Arthropod taxonomic assignments at the class rank were estimated to be 99% correct. Genera were retained if the bootstrap value was at least 0.30 for assignments that are at least 99% correct. Species were retained if the bootstrap support value was at least 0.70 for assignments that were at least 95% correct based on leave one sequence out testing and assuming that the query taxa are present in the refence set31. Arthropod SVs at the family rank were assigned function from several databases. Fungal feeding groups (6 categories: collector-filterer (CF), collector-gatherer (CG), herbivore (scraper) (HB), shredder (SH), predator (piercer, engulfer), parasite (PA)) were obtained from the United States Environmental Protection Agency (EPA) Freshwater Biological Traits Database available from https://www.epa.gov/risk/freshwater-biological-traits-database-traits120. Feeding types according to Moog, 1995 and feeding habits according to Tachet et al., 2010 were obtained from the freshwaterecology.info database and re-coded to match the EPA functional feeding groups plus ‘Other’ for other feeding types121,122,123. At the family rank, it is sometimes possible to assign multiple functions, so these were concatenated into their own functional categories. Unassigned SVs were labeled ‘Unknown’. Note that these macroinvertebrate trait databases are largely focused on aquatic species. To improve the proportion of terrestrial species annotated, we broadly annotated the Arachnida to the order rank; the Collembola were broadly annotated at the class rank; and the Hymenoptera were annotated to the family rank124,125,126,127,128. COI species and genera were screened for the presence of known pyrophilous (fire-loving) insects51,52,53.

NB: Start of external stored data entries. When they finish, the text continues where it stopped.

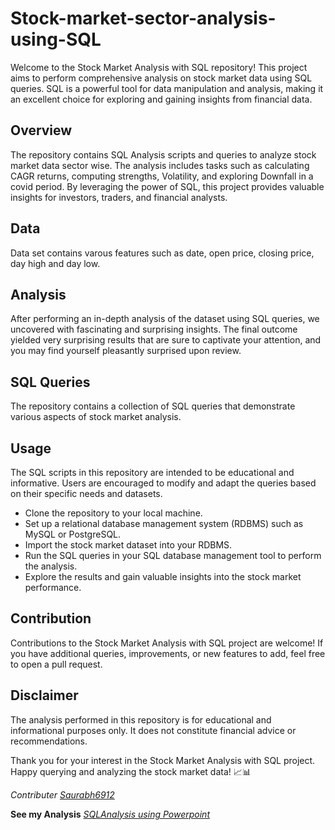 # Stock-market-sector-analysis-using-SQL
Welcome to the Stock Market Analysis with SQL repository! This project aims to perform comprehensive analysis 
on stock market data using SQL queries. SQL is a powerful tool for data manipulation and analysis, 
making it an excellent choice for exploring and gaining insights from financial data.

## Overview
The repository contains SQL Analysis scripts and queries to analyze stock market data sector wise. 
The analysis includes tasks such as calculating CAGR returns, computing strengths, Volatility, 
and exploring Downfall in a covid period. By leveraging the power of SQL, this project provides 
valuable insights for investors, traders, and financial analysts.

## Data
Data set contains varous features such as date, open price, closing price, day high and day low.

## Analysis
After performing an in-depth analysis of the dataset using SQL queries, we uncovered with fascinating 
and surprising insights. The final outcome yielded very surprising results that are sure to captivate 
your attention, and you may find yourself pleasantly surprised upon review.

## SQL Queries
The repository contains a collection of SQL queries that demonstrate various aspects of stock market analysis.

## Usage
The SQL scripts in this repository are intended to be educational and informative. Users are encouraged to modify and adapt the queries based on their specific needs and datasets. 

* Clone the repository to your local machine.
* Set up a relational database management system (RDBMS) such as MySQL or PostgreSQL.
* Import the stock market dataset into your RDBMS.
* Run the SQL queries in your SQL database management tool to perform the analysis.
* Explore the results and gain valuable insights into the stock market performance.

## Contribution
Contributions to the Stock Market Analysis with SQL project are welcome! If you have additional queries, improvements, or new features to add, feel free to open a pull request.

## Disclaimer
The analysis performed in this repository is for educational and informational purposes only. It does not constitute financial advice or recommendations.

Thank you for your interest in the Stock Market Analysis with SQL project. Happy querying and analyzing the stock market data! 📈📊


*Contributer [Saurabh6912](https://github.com/Saurabh6912)*

**See my Analysis** *[SQLAnalysis using Powerpoint](https://drive.google.com/file/d/18uxQxVfEB0QaZB-zYFmYt4Zw58viMlO1/view?usp=drive_link)*


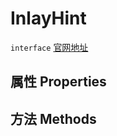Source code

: # InlayHint
`interface` [官网地址](https://microsoft.github.io/monaco-editor/docs.html#interfaces/languages.InlayHint.html)
## 属性 Properties
## 方法 Methods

We used the Pearson’s phi coefficient of association with binary data to assess the strength of association between potential bioindicator taxa and development stage in fire-origin sites using the multipatt function from the ‘indicspecies’ package129. We set the multipatt function to ‘r.g’ to correct for groups that may have more samples than others, with duleg set to TRUE to avoid considering combinations of groups, with 9999 permutations. We only retained potential bioindicators if the p value was < 0.05.

Nestedness based on overlap and decreasing fill (NODF) was calculated using the nestednodf algorithm with the oecosimu function with 999 replicates to generate a null distribution to assess significance61. Specialization, or the extent that the stand development stage ‘selects for’ sequence variants, was assessed with the network-wide H2′ index using the H2fun function from the bipartite package and significance was assessed by comparison with a null distribution based on 999 randomized matrices generated with the r2dtable function130.

We simulated the truncation of stand development stages due a decreased fire return interval. We assessed the effect of progressively removing the oldest stand successional stages on gamma diversity to assess the effect on landscape diversity and on NODF to assess the effect on community nestedness and stability.